What is required:
Extract the lines of the listing starting at the line containing "Rank the series" and ending at the line containing "Average Reading Score, %", and repeat them word for word.

Available data:
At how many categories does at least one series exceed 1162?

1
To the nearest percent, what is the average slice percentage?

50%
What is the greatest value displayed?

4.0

* * *

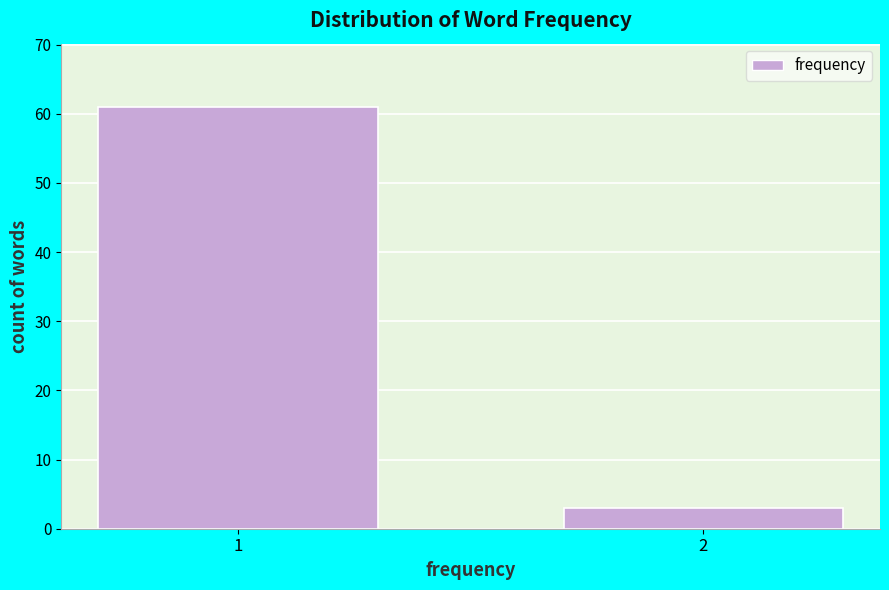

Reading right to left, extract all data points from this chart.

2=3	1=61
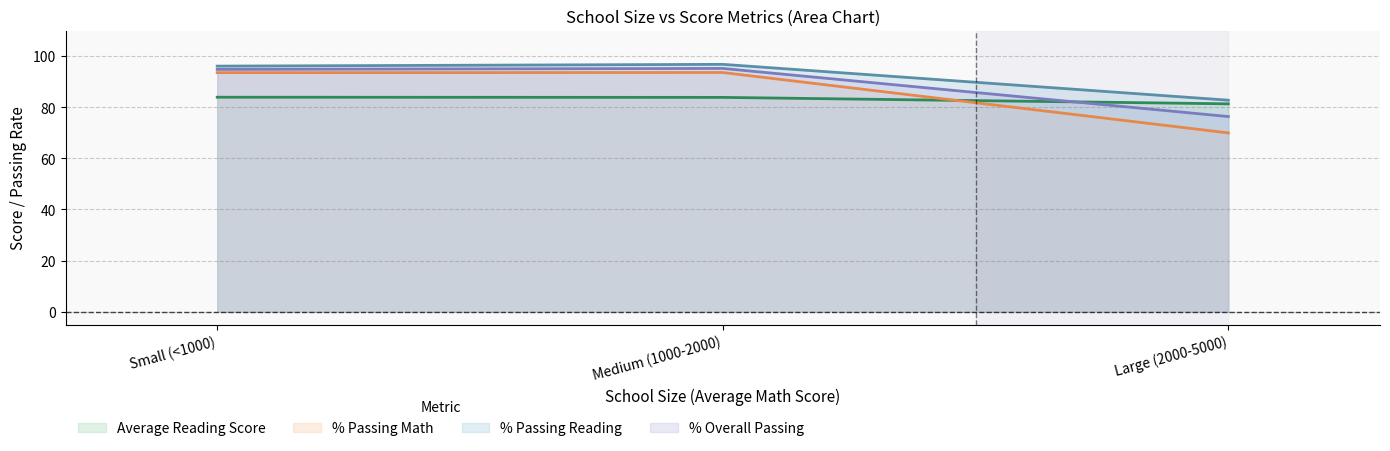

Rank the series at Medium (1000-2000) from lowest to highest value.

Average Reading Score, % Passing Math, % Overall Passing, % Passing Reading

Result of this task:
Rank the series at Medium (1000-2000) from lowest to highest value.

Average Reading Score, % Passing Math, % Overall Passing, % Passing Reading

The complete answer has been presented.